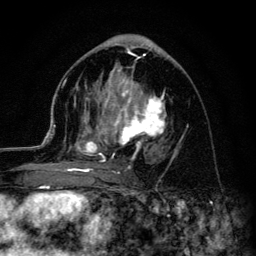
Breast MRI (dynamic contrast-enhanced), one axial slice; slice 64 of 134 in the series (ordered by position); cropped to one breast; dynamic contrast-enhanced series, time point 2 of 6 at this slice position (early post-contrast); 3 T; TE 4.2 ms, TR 8.6 ms; 1.2 mm slice thickness; 256 × 256 image matrix, field of view 160 × 160 mm. Female patient.
Outlined on this slice (semi-automatic segmentation, software-assisted and operator-edited):
- enhancing-tissue mask used for the functional tumour volume (all voxels passing the contrast-enhancement thresholds inside the analysis volume; usually the tumour): bounding box [x1, y1, x2, y2] px = [45, 54, 167, 178]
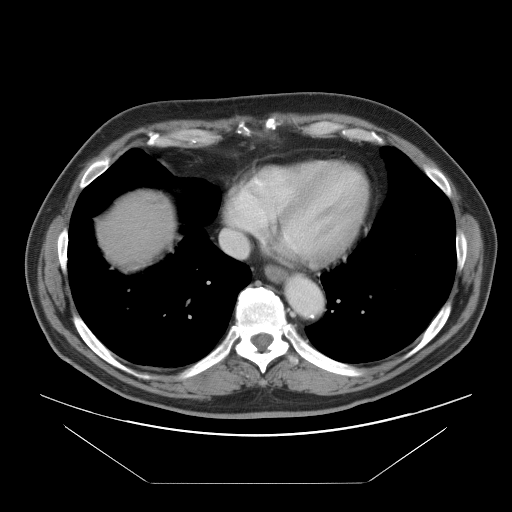
Contrast-enhanced abdominal CT, one axial slice. Slice 89 of 97 in the series (ordered by position). Intravenous contrast given. Soft-tissue window (W 400 / L 40 HU). 5 mm slice thickness. 512 × 512 image matrix. From the clinical record (not read from this slice): patient: male, age 60 years at operation; diagnosis: colorectal cancer liver metastases, imaged before liver resection; multiple liver metastases: no; largest metastasis: 7 cm; disease in both lobes: yes.
Annotated regions visible in this slice (manually delineated by an expert):
- hepatic veins: box from (x=220, y=187) to (x=247, y=259) px
- liver: (x=103, y=198)–(x=173, y=261)
- planned liver remnant (the part of the liver to remain after resection): (x=103, y=199)–(x=174, y=261)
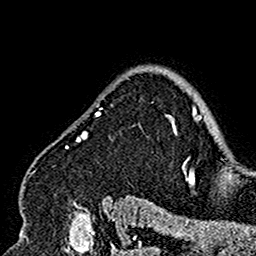
Breast MRI (dynamic contrast-enhanced), one axial slice. Position 123 of 160 along the scan axis. Cropped to one breast. Dynamic contrast-enhanced series, time point 2 of 7 at this slice position (early post-contrast). 1.5 T. TE 2.7 ms, TR 5.4 ms. 1 mm slice thickness. 256 × 256 image matrix. Female patient.
Outlined on this slice (semi-automatically segmented with operator editing):
- enhancing-tissue mask used for the functional tumour volume (all voxels passing the contrast-enhancement thresholds inside the analysis volume; usually the tumour): box from (x=31, y=108) to (x=177, y=201) px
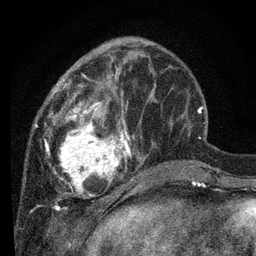
Breast MRI, one axial slice. Position 26 of 80 along the scan axis. Cropped to one breast. Dynamic contrast-enhanced series, time point 2 of 7 at this slice position (early post-contrast). 3 T. TE 2.2 ms, TR 5.4 ms. 2 mm slice thickness. 256 × 256 image matrix, field of view 150 × 150 mm. Female patient.
Outlined on this slice (semi-automatic segmentation, software-assisted and operator-edited):
- enhancing-tissue mask used for the functional tumour volume (all voxels passing the contrast-enhancement thresholds inside the analysis volume; usually the tumour): bounding box (x1, y1, x2, y2) in pixels: (35, 50, 144, 201)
++++++++++
[PROBLEM DESCRIPTION]
Give the entries above again, exactly as written and free of images.

[OUTPUT OF THE TASK]
Breast MRI (dynamic contrast-enhanced), one axial slice; slice 64 of 134 in the series (ordered by position); cropped to one breast; dynamic contrast-enhanced series, time point 2 of 6 at this slice position (early post-contrast); 3 T; TE 4.2 ms, TR 8.6 ms; 1.2 mm slice thickness; 256 × 256 image matrix, field of view 160 × 160 mm. Female patient.
Outlined on this slice (semi-automatic segmentation, software-assisted and operator-edited):
- enhancing-tissue mask used for the functional tumour volume (all voxels passing the contrast-enhancement thresholds inside the analysis volume; usually the tumour): bounding box [x1, y1, x2, y2] px = [45, 54, 167, 178]
Contrast-enhanced abdominal CT, one axial slice. Slice 89 of 97 in the series (ordered by position). Intravenous contrast given. Soft-tissue window (W 400 / L 40 HU). 5 mm slice thickness. 512 × 512 image matrix. From the clinical record (not read from this slice): patient: male, age 60 years at operation; diagnosis: colorectal cancer liver metastases, imaged before liver resection; multiple liver metastases: no; largest metastasis: 7 cm; disease in both lobes: yes.
Annotated regions visible in this slice (manually delineated by an expert):
- hepatic veins: box from (x=220, y=187) to (x=247, y=259) px
- liver: (x=103, y=198)–(x=173, y=261)
- planned liver remnant (the part of the liver to remain after resection): (x=103, y=199)–(x=174, y=261)
Breast MRI (dynamic contrast-enhanced), one axial slice. Position 123 of 160 along the scan axis. Cropped to one breast. Dynamic contrast-enhanced series, time point 2 of 7 at this slice position (early post-contrast). 1.5 T. TE 2.7 ms, TR 5.4 ms. 1 mm slice thickness. 256 × 256 image matrix. Female patient.
Outlined on this slice (semi-automatically segmented with operator editing):
- enhancing-tissue mask used for the functional tumour volume (all voxels passing the contrast-enhancement thresholds inside the analysis volume; usually the tumour): box from (x=31, y=108) to (x=177, y=201) px
Breast MRI, one axial slice. Position 26 of 80 along the scan axis. Cropped to one breast. Dynamic contrast-enhanced series, time point 2 of 7 at this slice position (early post-contrast). 3 T. TE 2.2 ms, TR 5.4 ms. 2 mm slice thickness. 256 × 256 image matrix, field of view 150 × 150 mm. Female patient.
Outlined on this slice (semi-automatic segmentation, software-assisted and operator-edited):
- enhancing-tissue mask used for the functional tumour volume (all voxels passing the contrast-enhancement thresholds inside the analysis volume; usually the tumour): bounding box (x1, y1, x2, y2) in pixels: (35, 50, 144, 201)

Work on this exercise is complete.